Le testimonianze delle aziende bio

Tra gli interventi, Giovanni Drei (Tre Querce, Forlì) ha raccontato l’efficacia del biodinamico per il recupero dei suoi noceti, mentre Paolo Marianini (Tirli, Santa Sofia) ha descritto il proprio progetto di economia rurale: grani antichi, molitura a pietra e forno a legna per pane e pizza dal sapore autentico. Gianni Rivalta dell’azienda agricola Rivalta di Forlì ha evidenziato l’importanza del legame diretto col consumatore e della trasmissione culturale del bio alle nuove generazioni: “Non basta lasciare un mondo migliore, bisogna educare chi lo abiterà“.
Pradiip Tonello (Food for All, Verona) ha posto l’attenzione sulle difficoltà crescenti per le piccole realtà biologiche, tra concorrenza della GDO, pressione sui prezzi e carenza di risorse per il marketing.
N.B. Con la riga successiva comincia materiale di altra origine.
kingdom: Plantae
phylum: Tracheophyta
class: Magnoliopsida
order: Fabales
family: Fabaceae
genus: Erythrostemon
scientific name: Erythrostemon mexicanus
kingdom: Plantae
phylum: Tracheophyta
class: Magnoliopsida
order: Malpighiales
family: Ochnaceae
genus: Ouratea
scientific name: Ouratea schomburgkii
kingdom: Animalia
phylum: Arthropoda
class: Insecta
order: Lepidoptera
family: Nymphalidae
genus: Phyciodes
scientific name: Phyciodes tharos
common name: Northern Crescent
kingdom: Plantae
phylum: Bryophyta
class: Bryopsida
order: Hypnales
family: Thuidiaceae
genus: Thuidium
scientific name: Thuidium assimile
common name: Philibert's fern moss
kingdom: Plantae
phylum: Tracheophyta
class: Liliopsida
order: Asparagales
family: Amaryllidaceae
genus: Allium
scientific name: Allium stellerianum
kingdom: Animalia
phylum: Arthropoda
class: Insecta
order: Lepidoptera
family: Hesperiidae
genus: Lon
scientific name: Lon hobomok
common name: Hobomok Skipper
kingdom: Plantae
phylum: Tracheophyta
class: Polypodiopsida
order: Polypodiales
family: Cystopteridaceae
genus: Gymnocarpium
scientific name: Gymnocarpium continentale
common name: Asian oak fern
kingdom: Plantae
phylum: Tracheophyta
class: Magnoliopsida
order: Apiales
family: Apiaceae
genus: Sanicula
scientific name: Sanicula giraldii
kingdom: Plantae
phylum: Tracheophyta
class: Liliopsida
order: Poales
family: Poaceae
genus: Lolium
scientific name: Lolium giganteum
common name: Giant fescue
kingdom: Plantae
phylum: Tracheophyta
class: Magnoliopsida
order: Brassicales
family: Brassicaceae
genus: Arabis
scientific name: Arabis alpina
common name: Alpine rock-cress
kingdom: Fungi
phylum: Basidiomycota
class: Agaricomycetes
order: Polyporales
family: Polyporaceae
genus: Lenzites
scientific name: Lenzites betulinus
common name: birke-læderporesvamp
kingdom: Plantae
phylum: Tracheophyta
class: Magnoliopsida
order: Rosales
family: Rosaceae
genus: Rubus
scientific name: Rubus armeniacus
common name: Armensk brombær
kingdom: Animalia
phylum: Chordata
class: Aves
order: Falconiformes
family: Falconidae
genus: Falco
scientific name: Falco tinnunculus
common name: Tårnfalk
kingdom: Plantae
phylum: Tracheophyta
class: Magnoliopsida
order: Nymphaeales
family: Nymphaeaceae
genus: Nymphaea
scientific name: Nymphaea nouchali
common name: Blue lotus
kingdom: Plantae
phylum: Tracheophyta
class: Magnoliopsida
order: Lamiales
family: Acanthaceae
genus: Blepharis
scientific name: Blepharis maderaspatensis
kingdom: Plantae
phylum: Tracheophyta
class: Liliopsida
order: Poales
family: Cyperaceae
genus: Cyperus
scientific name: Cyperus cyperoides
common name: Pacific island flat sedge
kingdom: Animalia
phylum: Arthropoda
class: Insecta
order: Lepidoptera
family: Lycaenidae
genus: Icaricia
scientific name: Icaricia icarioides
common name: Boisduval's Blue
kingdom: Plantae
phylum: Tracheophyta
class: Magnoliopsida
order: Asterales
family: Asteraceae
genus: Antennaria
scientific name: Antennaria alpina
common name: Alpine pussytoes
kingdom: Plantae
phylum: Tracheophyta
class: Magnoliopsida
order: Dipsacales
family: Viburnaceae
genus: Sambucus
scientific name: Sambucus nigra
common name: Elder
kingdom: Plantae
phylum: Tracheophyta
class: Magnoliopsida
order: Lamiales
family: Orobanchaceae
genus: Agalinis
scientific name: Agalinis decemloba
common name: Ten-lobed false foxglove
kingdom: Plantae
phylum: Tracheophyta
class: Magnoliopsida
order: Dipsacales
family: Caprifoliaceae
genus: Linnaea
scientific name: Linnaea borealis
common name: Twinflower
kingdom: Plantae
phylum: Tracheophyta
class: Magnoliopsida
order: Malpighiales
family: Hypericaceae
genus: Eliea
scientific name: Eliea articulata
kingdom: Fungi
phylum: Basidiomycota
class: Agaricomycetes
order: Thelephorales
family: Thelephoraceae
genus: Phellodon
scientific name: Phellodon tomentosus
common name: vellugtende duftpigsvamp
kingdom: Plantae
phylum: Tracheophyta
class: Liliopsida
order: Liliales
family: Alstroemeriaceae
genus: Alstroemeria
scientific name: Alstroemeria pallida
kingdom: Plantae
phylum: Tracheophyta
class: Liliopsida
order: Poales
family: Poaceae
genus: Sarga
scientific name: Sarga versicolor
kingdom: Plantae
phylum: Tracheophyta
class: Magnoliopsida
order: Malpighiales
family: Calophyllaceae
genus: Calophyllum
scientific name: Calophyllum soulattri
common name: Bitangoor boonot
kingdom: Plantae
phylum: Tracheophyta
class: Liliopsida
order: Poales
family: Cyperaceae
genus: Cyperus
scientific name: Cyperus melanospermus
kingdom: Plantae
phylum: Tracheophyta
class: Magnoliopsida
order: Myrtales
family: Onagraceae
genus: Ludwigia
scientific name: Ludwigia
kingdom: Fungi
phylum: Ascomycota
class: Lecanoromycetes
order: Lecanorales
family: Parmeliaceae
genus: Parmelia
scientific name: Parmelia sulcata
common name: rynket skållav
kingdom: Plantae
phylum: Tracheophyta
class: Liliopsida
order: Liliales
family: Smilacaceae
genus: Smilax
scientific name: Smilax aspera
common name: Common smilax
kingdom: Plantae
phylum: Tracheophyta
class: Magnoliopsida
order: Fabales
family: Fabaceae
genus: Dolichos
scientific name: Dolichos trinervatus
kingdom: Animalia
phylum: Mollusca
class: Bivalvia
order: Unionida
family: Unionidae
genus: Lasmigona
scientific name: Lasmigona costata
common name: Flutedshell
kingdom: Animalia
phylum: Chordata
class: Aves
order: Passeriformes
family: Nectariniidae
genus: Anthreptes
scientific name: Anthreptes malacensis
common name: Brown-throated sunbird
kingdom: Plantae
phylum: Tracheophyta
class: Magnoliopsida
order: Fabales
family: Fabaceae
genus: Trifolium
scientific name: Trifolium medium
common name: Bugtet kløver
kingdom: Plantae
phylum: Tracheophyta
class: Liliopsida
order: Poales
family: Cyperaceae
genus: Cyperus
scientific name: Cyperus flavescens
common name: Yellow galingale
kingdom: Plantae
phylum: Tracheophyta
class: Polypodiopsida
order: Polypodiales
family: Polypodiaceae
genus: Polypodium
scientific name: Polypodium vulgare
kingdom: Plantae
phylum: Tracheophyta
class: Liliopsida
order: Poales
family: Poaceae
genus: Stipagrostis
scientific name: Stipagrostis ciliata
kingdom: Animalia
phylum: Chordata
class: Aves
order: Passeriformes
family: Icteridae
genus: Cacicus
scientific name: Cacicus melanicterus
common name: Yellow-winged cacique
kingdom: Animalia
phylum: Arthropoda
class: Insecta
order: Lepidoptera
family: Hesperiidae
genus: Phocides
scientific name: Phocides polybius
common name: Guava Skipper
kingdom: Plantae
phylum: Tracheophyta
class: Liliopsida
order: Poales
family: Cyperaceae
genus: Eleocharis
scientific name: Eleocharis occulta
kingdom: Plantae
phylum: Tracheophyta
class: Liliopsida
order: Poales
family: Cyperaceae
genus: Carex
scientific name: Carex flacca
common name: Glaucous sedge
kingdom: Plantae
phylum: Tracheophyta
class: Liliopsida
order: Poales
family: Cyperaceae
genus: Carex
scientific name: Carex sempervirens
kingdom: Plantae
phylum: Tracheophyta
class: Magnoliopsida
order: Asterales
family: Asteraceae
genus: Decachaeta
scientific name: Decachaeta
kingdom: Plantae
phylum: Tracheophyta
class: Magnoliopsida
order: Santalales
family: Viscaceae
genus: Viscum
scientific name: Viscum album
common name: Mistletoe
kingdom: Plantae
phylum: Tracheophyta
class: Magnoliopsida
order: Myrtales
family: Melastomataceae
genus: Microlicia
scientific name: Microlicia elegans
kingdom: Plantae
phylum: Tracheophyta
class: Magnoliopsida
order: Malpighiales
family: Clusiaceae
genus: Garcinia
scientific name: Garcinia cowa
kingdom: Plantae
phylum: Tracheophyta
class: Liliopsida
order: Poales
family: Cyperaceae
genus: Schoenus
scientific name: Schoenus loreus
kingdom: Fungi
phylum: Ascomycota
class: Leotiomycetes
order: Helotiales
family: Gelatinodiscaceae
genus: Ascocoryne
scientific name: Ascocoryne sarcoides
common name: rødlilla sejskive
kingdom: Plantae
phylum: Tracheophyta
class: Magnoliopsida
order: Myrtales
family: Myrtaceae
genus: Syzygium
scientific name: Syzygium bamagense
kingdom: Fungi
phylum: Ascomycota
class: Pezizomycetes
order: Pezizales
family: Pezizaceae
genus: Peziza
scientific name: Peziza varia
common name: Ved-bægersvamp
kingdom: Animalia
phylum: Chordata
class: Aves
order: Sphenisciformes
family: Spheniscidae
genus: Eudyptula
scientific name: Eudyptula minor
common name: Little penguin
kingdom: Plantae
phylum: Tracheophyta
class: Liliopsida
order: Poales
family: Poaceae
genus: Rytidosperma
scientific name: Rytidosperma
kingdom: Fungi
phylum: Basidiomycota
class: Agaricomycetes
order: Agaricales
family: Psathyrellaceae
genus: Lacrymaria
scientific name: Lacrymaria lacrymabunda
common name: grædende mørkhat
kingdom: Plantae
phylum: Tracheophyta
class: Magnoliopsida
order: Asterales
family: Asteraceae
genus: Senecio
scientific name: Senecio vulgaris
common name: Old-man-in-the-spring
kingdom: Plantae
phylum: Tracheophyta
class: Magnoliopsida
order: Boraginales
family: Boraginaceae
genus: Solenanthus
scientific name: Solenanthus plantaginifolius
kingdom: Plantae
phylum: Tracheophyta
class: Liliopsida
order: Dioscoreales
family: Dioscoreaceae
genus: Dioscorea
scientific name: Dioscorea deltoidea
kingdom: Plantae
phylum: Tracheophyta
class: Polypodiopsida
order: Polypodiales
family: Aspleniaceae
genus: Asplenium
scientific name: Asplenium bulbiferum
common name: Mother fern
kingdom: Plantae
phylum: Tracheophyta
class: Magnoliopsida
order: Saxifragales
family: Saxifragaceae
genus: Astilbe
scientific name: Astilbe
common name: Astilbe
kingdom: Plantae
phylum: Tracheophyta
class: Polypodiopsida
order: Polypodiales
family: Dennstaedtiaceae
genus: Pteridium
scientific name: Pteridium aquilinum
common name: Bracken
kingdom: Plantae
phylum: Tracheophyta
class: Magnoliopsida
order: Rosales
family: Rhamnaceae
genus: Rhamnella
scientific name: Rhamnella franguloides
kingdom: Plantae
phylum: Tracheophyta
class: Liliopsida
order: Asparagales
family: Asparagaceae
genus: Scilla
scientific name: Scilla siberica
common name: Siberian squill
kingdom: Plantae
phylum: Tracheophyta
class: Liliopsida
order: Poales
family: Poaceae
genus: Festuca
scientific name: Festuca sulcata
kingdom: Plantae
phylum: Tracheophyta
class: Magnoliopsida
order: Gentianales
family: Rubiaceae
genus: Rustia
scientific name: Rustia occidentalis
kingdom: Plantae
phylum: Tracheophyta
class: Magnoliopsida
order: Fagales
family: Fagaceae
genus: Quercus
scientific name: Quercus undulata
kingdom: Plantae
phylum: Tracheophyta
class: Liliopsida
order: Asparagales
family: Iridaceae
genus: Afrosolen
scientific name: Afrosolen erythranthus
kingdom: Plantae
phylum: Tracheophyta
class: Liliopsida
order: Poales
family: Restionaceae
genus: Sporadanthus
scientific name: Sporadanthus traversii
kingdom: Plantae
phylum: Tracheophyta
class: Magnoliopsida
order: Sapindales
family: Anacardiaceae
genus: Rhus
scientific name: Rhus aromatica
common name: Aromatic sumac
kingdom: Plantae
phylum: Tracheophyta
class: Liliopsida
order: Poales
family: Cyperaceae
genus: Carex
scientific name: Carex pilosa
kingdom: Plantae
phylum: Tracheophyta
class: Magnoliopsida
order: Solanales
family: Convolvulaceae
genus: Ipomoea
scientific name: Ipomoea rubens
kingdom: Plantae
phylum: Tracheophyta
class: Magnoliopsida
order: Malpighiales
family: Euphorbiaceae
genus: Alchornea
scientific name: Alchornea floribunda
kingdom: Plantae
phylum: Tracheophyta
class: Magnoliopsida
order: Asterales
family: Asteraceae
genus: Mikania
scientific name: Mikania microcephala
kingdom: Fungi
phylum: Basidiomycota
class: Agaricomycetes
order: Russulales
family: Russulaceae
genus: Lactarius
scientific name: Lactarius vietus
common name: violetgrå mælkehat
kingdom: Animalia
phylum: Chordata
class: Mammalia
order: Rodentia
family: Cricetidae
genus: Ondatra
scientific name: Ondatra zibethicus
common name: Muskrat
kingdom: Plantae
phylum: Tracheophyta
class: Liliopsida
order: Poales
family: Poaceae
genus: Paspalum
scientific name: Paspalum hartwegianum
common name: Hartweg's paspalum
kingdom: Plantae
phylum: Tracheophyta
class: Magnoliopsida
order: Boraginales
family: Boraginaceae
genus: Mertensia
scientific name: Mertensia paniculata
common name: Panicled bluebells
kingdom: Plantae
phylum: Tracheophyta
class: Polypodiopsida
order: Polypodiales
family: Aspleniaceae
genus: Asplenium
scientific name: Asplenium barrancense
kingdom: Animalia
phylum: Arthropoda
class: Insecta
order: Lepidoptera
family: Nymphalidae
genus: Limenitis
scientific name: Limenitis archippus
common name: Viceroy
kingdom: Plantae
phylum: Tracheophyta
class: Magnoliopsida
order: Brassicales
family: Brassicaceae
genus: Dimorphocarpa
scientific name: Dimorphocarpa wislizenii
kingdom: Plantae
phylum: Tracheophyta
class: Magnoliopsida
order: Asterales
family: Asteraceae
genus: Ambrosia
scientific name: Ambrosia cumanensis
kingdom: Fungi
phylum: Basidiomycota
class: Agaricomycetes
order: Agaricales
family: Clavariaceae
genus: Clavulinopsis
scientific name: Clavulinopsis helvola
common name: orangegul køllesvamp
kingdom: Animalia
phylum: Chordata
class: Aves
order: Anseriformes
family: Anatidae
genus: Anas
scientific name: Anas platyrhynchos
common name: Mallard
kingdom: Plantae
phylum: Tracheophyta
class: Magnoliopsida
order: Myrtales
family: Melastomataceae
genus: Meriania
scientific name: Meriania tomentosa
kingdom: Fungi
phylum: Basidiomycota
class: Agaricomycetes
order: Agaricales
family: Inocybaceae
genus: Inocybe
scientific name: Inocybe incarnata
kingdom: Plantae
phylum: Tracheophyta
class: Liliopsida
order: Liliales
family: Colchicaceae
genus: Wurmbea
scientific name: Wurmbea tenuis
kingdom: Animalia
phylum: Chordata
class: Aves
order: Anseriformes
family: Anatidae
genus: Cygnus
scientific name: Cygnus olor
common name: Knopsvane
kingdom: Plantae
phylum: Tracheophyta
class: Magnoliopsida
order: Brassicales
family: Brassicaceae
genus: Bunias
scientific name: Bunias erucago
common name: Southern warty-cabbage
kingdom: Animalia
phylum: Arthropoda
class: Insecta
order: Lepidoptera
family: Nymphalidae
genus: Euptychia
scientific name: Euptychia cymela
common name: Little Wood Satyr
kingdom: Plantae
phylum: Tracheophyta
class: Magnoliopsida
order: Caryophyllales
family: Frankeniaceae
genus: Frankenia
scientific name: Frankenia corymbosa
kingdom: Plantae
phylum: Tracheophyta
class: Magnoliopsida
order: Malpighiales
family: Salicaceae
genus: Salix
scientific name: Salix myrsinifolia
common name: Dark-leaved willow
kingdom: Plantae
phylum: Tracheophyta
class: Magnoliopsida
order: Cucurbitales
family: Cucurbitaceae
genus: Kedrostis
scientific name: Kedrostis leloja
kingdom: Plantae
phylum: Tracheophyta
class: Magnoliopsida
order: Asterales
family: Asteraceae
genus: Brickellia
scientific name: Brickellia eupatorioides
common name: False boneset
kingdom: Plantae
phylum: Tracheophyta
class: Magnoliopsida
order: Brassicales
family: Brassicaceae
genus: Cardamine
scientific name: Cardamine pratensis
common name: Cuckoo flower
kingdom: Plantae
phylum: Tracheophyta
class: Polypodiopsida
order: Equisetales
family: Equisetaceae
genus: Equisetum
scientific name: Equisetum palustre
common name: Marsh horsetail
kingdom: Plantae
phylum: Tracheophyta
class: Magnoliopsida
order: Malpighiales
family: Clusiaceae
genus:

Secondo Alberto Bergamaschi, già certificatore, serve andare “oltre il bio”: “Il marchio UE certifica anche il minimo sindacale. La qualità reale va raccontata con onestà, valorizzando chi fa davvero di più”.

In anteprima, il progetto “Romagna Bio”

Momento centrale della giornata è stato l’intervento di Giovanni Amadori, presidente dell’Associazione dedicata al padre Dino Amadori, fondatore dell’Istituto Oncologico Romagnolo. Amadori ha presentato il progetto Romagna Bio, nato per valorizzare le produzioni biologiche locali come strumento di prevenzione e salute pubblica. “Le nostre radici agroalimentari sono senza pesticidi. Questo patrimonio va riconosciuto e rilanciato”.

Il bio tra passato e futuro

A chiudere l’incontro, la riflessione di Rosa Maria Bertino, cofondatrice di Bio Bank. Dalla fotografia del bio nel 1995 a oggi, emerge un settore cresciuto in operatori (oltre 94.000), superficie (2,5 milioni di ettari) e consumi (4% del totale alimentare), ma che ha ancora ostacoli da superare: burocrazia, accesso al credito e bisogno di rete. “Dobbiamo investire sull’educazione e sull’informazione – ha concluso Bertino – per costruire una cultura del bio che parta dalle scuole e arrivi a tutta la società”.

L’evoluzione del biologico in Italia

É intervenuta anche Rosa Maria Bertino, cofondatrice di Bio Bank, che ha offerto un’analisi dettagliata dell’evoluzione del settore biologico in Italia dal 1995 a oggi. All’epoca, i produttori biologici erano circa 9.000, affiancati da poco più di 300 produttori-trasformatori e da un centinaio di aziende specializzate esclusivamente nella trasformazione, tra cui la nascente Chef Service. Le superfici coltivate secondo metodo biologico superavano di poco i 150.000 ettari, pari a circa l’1% della superficie agricola utilizzata. La distribuzione era concentrata sulla vendita diretta, tra spacci aziendali e mercatini locali, i consumi erano limitati e l’informazione viaggiava soprattutto attraverso il passaparola.
Nonostante i progressi, però, restano sfide importanti: la semplificazione burocratica, la necessità di creare reti tra aziende, un maggiore sostegno dalle politiche agricole e un impegno più incisivo nella formazione e comunicazione, anche nelle scuole, per costruire una cultura del biologico diffusa e consapevole.